THE RECORDS =
╔══
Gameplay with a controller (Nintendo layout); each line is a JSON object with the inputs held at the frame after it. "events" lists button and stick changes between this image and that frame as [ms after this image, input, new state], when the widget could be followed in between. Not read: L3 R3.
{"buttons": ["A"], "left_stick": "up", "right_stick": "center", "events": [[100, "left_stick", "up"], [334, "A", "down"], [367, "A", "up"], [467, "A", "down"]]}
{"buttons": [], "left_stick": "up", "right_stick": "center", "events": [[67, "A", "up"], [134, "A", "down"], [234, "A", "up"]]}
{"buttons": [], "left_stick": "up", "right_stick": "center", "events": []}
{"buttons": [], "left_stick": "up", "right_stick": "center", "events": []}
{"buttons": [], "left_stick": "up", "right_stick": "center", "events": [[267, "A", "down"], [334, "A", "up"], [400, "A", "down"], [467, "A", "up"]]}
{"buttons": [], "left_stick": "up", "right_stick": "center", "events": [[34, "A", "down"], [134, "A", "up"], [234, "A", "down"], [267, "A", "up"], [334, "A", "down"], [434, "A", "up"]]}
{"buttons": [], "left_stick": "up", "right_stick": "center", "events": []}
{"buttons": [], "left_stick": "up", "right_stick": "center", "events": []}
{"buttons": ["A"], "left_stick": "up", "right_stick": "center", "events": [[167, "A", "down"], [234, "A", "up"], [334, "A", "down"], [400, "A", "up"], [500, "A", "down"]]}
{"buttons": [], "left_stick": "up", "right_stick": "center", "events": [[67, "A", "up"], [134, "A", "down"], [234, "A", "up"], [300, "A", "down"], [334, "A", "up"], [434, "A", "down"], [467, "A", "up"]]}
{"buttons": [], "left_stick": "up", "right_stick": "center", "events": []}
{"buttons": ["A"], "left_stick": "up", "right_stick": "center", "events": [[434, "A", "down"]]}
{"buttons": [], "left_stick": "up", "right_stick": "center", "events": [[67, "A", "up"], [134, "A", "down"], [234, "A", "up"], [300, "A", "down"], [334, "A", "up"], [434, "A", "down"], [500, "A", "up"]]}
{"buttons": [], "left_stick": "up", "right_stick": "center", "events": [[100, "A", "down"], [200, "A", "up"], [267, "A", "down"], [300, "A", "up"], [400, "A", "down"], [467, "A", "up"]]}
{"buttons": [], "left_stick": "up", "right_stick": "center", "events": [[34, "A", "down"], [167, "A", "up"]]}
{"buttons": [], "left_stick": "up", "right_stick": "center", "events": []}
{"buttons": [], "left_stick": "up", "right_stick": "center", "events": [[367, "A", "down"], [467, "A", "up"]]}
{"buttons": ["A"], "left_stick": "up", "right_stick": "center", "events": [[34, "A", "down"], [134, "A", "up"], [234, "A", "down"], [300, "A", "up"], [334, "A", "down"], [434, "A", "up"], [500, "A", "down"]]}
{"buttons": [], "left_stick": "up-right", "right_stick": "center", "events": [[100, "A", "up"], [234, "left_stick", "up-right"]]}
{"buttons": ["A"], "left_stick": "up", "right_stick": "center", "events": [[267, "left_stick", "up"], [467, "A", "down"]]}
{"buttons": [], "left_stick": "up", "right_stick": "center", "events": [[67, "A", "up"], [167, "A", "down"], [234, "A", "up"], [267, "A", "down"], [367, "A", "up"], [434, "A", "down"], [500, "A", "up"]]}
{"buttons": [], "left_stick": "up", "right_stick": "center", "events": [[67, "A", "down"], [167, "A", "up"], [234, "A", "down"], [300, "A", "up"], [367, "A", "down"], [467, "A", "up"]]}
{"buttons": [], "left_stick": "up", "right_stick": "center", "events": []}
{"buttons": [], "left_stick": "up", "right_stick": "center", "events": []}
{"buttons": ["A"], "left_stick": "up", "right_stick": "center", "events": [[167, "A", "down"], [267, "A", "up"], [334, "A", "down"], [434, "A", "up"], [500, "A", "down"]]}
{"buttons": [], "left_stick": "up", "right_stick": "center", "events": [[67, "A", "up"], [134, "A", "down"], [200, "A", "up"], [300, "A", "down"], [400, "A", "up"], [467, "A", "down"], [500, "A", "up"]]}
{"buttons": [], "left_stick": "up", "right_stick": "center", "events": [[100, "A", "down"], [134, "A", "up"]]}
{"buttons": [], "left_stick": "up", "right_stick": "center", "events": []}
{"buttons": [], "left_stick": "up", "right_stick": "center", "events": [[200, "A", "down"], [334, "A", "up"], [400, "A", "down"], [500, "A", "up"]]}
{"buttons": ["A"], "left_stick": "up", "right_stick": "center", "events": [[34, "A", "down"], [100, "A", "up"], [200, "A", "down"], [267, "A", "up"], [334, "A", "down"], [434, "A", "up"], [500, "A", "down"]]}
╚══
Write out the complete material a second time, matching it exactly.

EXERCISE SOLUTION =
Gameplay with a controller (Nintendo layout); each line is a JSON object with the inputs held at the frame after it. "events" lists button and stick changes between this image and that frame as [ms after this image, input, new state], when the widget could be followed in between. Not read: L3 R3.
{"buttons": ["A"], "left_stick": "up", "right_stick": "center", "events": [[100, "left_stick", "up"], [334, "A", "down"], [367, "A", "up"], [467, "A", "down"]]}
{"buttons": [], "left_stick": "up", "right_stick": "center", "events": [[67, "A", "up"], [134, "A", "down"], [234, "A", "up"]]}
{"buttons": [], "left_stick": "up", "right_stick": "center", "events": []}
{"buttons": [], "left_stick": "up", "right_stick": "center", "events": []}
{"buttons": [], "left_stick": "up", "right_stick": "center", "events": [[267, "A", "down"], [334, "A", "up"], [400, "A", "down"], [467, "A", "up"]]}
{"buttons": [], "left_stick": "up", "right_stick": "center", "events": [[34, "A", "down"], [134, "A", "up"], [234, "A", "down"], [267, "A", "up"], [334, "A", "down"], [434, "A", "up"]]}
{"buttons": [], "left_stick": "up", "right_stick": "center", "events": []}
{"buttons": [], "left_stick": "up", "right_stick": "center", "events": []}
{"buttons": ["A"], "left_stick": "up", "right_stick": "center", "events": [[167, "A", "down"], [234, "A", "up"], [334, "A", "down"], [400, "A", "up"], [500, "A", "down"]]}
{"buttons": [], "left_stick": "up", "right_stick": "center", "events": [[67, "A", "up"], [134, "A", "down"], [234, "A", "up"], [300, "A", "down"], [334, "A", "up"], [434, "A", "down"], [467, "A", "up"]]}
{"buttons": [], "left_stick": "up", "right_stick": "center", "events": []}
{"buttons": ["A"], "left_stick": "up", "right_stick": "center", "events": [[434, "A", "down"]]}
{"buttons": [], "left_stick": "up", "right_stick": "center", "events": [[67, "A", "up"], [134, "A", "down"], [234, "A", "up"], [300, "A", "down"], [334, "A", "up"], [434, "A", "down"], [500, "A", "up"]]}
{"buttons": [], "left_stick": "up", "right_stick": "center", "events": [[100, "A", "down"], [200, "A", "up"], [267, "A", "down"], [300, "A", "up"], [400, "A", "down"], [467, "A", "up"]]}
{"buttons": [], "left_stick": "up", "right_stick": "center", "events": [[34, "A", "down"], [167, "A", "up"]]}
{"buttons": [], "left_stick": "up", "right_stick": "center", "events": []}
{"buttons": [], "left_stick": "up", "right_stick": "center", "events": [[367, "A", "down"], [467, "A", "up"]]}
{"buttons": ["A"], "left_stick": "up", "right_stick": "center", "events": [[34, "A", "down"], [134, "A", "up"], [234, "A", "down"], [300, "A", "up"], [334, "A", "down"], [434, "A", "up"], [500, "A", "down"]]}
{"buttons": [], "left_stick": "up-right", "right_stick": "center", "events": [[100, "A", "up"], [234, "left_stick", "up-right"]]}
{"buttons": ["A"], "left_stick": "up", "right_stick": "center", "events": [[267, "left_stick", "up"], [467, "A", "down"]]}
{"buttons": [], "left_stick": "up", "right_stick": "center", "events": [[67, "A", "up"], [167, "A", "down"], [234, "A", "up"], [267, "A", "down"], [367, "A", "up"], [434, "A", "down"], [500, "A", "up"]]}
{"buttons": [], "left_stick": "up", "right_stick": "center", "events": [[67, "A", "down"], [167, "A", "up"], [234, "A", "down"], [300, "A", "up"], [367, "A", "down"], [467, "A", "up"]]}
{"buttons": [], "left_stick": "up", "right_stick": "center", "events": []}
{"buttons": [], "left_stick": "up", "right_stick": "center", "events": []}
{"buttons": ["A"], "left_stick": "up", "right_stick": "center", "events": [[167, "A", "down"], [267, "A", "up"], [334, "A", "down"], [434, "A", "up"], [500, "A", "down"]]}
{"buttons": [], "left_stick": "up", "right_stick": "center", "events": [[67, "A", "up"], [134, "A", "down"], [200, "A", "up"], [300, "A", "down"], [400, "A", "up"], [467, "A", "down"], [500, "A", "up"]]}
{"buttons": [], "left_stick": "up", "right_stick": "center", "events": [[100, "A", "down"], [134, "A", "up"]]}
{"buttons": [], "left_stick": "up", "right_stick": "center", "events": []}
{"buttons": [], "left_stick": "up", "right_stick": "center", "events": [[200, "A", "down"], [334, "A", "up"], [400, "A", "down"], [500, "A", "up"]]}
{"buttons": ["A"], "left_stick": "up", "right_stick": "center", "events": [[34, "A", "down"], [100, "A", "up"], [200, "A", "down"], [267, "A", "up"], [334, "A", "down"], [434, "A", "up"], [500, "A", "down"]]}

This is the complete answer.